- Textauszug
▽

In jedem Fall wollten wir eine Villa mieten, die bereits einen persönlichen Eigentümer hat und nicht der Bank gehört. Die Banken wollen nämlich noch mal bis zu 20 Prozent mehr Miete für das baugleiche Objekt. Also haben wir zuerst Inserate gewälzt, in denen lokale Eigentümer ihre Objekte eingestellt haben. Würde immerhin die Kaution für den Makler sparen. Irgendwie hat sich da aber keiner zurück gemeldet. Daraufhin schrieb ich alle möglichen Maklerfirmen an, die die kleinen Villen auch zu günstigeren Preisen gelistet haben. Entweder mir wurde gesagt, sie seien schon weg, sie könnten uns aber diese Objekte für 20 Prozent mehr Mietzahlung anbieten, oder aber wir bekamen gar keine Rückmeldungen. Die Maklerfirmen haben als oberste Priorität die Objekte zu vermieten oder zu verkaufen, die noch den Banken gehören. Und die Banken verlangen sehr viel mehr Geld als die privaten Eigentümer. Wenn man bedenkt, dass man hier die gesamte Jahresmiete im Voraus bezahlt, muss man sich da schon gut überlegen, was man sich leisten kann.

Letztendlich landeten wir dann doch wieder beim ansässigen Marktführer, die melden sich wenigstens zurück und sind zuverlässig. Allerdings war unsere letzte Erfahrung mit einer polnischen Maklerin der Firma eher nicht so gut. Sie war es, die uns diese winzig kleinen Luxusapartments für wahnsinnig überteuerte Preise andrehen wollte, obwohl wir ihr sagten, das gibt unser Budget nicht her. Sie hatte keine sinnvolleren Objekte für uns. Diesmal sind wir an einen arabischen jungen Mann geraten. Bereits am Telefon teilte ich ihm mit, was unser absolutes Maximum ist und das ein Termin wirklich NUR Sinn macht, wenn das Objekt unser Budget nicht übersteigt. Ich klang wohl verzweifelt genug oder vielleicht fand er auch mein “zartes” Stimmchen sympatisch, auf jeden Fall hatte er kein Problem damit, uns Villen von Eigentümern zu zeigen. Wir machten also einen Termin aus, und der war gestern.

△

Gib aus dem Textauszug über die Villensuche die Passage wörtlich wieder, die mit „Letztendlich landeten wir“ beginnt und mit „der war gestern.“ endet.

[Einträge des Datensatzes]

▽

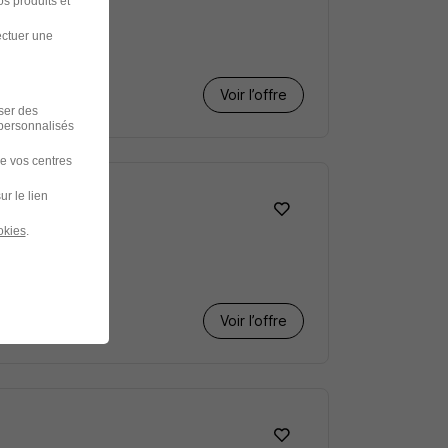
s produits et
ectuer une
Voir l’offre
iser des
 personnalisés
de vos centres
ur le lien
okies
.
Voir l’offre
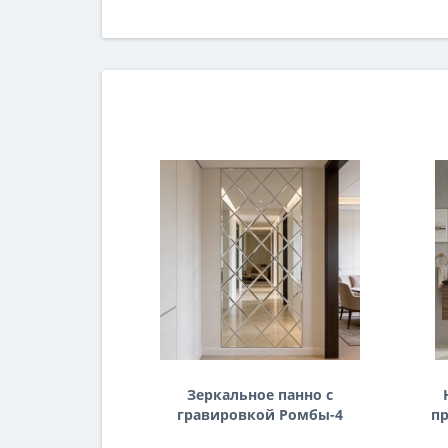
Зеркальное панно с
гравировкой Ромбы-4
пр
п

△

- Lösung
Letztendlich landeten wir dann doch wieder beim ansässigen Marktführer, die melden sich wenigstens zurück und sind zuverlässig. Allerdings war unsere letzte Erfahrung mit einer polnischen Maklerin der Firma eher nicht so gut. Sie war es, die uns diese winzig kleinen Luxusapartments für wahnsinnig überteuerte Preise andrehen wollte, obwohl wir ihr sagten, das gibt unser Budget nicht her. Sie hatte keine sinnvolleren Objekte für uns. Diesmal sind wir an einen arabischen jungen Mann geraten. Bereits am Telefon teilte ich ihm mit, was unser absolutes Maximum ist und das ein Termin wirklich NUR Sinn macht, wenn das Objekt unser Budget nicht übersteigt. Ich klang wohl verzweifelt genug oder vielleicht fand er auch mein “zartes” Stimmchen sympatisch, auf jeden Fall hatte er kein Problem damit, uns Villen von Eigentümern zu zeigen. Wir machten also einen Termin aus, und der war gestern.